Pouring the batter onto a sheet (like cow pies) gave the following:
which baked into these:
The inside texture looks good to me, but like the pizza crust, they are still too soft. You know the floppiness of a pancake? These are kind of like that. Floppy, like if you aren’t holding them well enough, the bottom half of the bun is going to sag down. Tasty, yes, but not exactly what I am looking for.
They also didn’t come out symmetrically rounded on top. I was looking for something with C(infinite) symmetry, and these look more like fried eggs from the side.

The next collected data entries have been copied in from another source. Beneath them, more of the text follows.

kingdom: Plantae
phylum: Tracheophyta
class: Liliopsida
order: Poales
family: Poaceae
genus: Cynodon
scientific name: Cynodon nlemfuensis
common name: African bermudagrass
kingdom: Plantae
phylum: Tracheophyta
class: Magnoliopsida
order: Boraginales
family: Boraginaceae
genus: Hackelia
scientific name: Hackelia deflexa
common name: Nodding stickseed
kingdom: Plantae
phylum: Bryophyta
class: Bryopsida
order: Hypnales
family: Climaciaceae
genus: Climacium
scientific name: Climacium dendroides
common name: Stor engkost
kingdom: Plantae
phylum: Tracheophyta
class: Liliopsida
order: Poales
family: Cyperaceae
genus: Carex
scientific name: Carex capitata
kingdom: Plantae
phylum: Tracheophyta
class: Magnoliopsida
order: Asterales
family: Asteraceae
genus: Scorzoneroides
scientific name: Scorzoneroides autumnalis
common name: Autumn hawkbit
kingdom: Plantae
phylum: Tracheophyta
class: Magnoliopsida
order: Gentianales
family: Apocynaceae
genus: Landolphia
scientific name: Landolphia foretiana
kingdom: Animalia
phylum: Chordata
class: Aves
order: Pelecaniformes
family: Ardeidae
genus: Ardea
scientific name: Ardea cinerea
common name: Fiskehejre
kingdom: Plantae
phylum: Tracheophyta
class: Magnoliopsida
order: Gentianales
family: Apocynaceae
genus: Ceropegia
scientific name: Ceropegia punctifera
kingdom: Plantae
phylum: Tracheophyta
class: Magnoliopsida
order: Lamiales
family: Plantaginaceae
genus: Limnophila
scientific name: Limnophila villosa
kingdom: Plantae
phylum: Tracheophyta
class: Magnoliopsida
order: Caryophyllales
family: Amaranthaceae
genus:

I cooked this crust in a frying pan with more oil, and sprayed the top lightly with oil. This is closer. Notice that it browned a little better, and the bottom is definitely crisper.
The bottom view:
What do I need to do? Well, they need to be more firm after baking, and a little crustier. What I will try next is to try the addition of some brown rice flour. That improved the structure of my muffins considerably. I’ll keep you posted.